Mechatronics and Manufacturing Technology Center, Samsung Electronics Co., 443–742 Suwon, Korea.
IEEE Trans Image Process. 2011 Apr;20(4):1152-65. doi: 10.1109/TIP.2010.2083674. Epub 2010 Oct 4.
The authors present a robust face recognition system for large-scale data sets taken under uncontrolled illumination variations. The proposed face recognition system consists of a novel illumination-insensitive preprocessing method, a hybrid Fourier-based facial feature extraction, and a score fusion scheme. First, in the preprocessing stage, a face image is transformed into an illumination-insensitive image, called an "integral normalized gradient image," by normalizing and integrating the smoothed gradients of a facial image. Then, for feature extraction of complementary classifiers, multiple face models based upon hybrid Fourier features are applied. The hybrid Fourier features are extracted from different Fourier domains in different frequency bandwidths, and then each feature is individually classified by linear discriminant analysis. In addition, multiple face models are generated by plural normalized face images that have different eye distances. Finally, to combine scores from multiple complementary classifiers, a log likelihood ratio-based score fusion scheme is applied. The proposed system using the face recognition grand challenge (FRGC) experimental protocols is evaluated; FRGC is a large available data set. Experimental results on the FRGC version 2.0 data sets have shown that the proposed method shows an average of 81.49% verification rate on 2-D face images under various environmental variations such as illumination changes, expression changes, and time elapses.

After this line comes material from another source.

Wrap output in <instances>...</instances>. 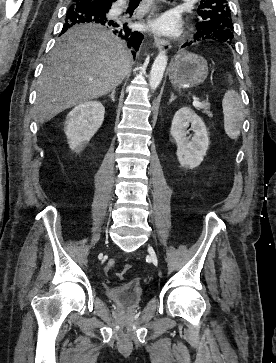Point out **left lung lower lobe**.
<instances>
[{"label":"left lung lower lobe","instance_id":"obj_1","mask_svg":"<svg viewBox=\"0 0 276 363\" xmlns=\"http://www.w3.org/2000/svg\"><path fill=\"white\" fill-rule=\"evenodd\" d=\"M208 36L205 35V33H202L200 31H198L195 35H194V41H200V40H204V39H207ZM192 43L190 42H186L184 45H182V48L183 47H187V46H190Z\"/></svg>","mask_w":276,"mask_h":363}]
</instances>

作者提出了一种稳健的人脸识别系统,可用于在不受控制的光照变化下采集的大规模数据集。所提出的人脸识别系统由一种新颖的光照不变预处理方法、基于傅里叶的混合面部特征提取以及评分融合方案组成。首先,在预处理阶段,通过归一化和平滑梯度的积分,将面部图像转换为称为“积分归一化梯度图像”的光照不变图像。然后,对于互补分类器的特征提取,应用了基于混合傅里叶特征的多个面部模型。混合傅里叶特征从不同频率带宽的不同傅里叶域中提取,然后通过线性判别分析对每个特征进行单独分类。此外,通过具有不同眼距的多个归一化面部图像生成多个面部模型。最后,为了结合多个互补分类器的分数,应用了基于对数似然比的评分融合方案。使用人脸识别大挑战 (FRGC) 实验协议对所提出的系统进行了评估;FRGC 是一个大型可用数据集。在 FRGC 版本 2.0 数据集上的实验结果表明,所提出的方法在各种环境变化(例如光照变化、表情变化和时间流逝)下,对 2D 面部图像的平均验证率为 81.49%。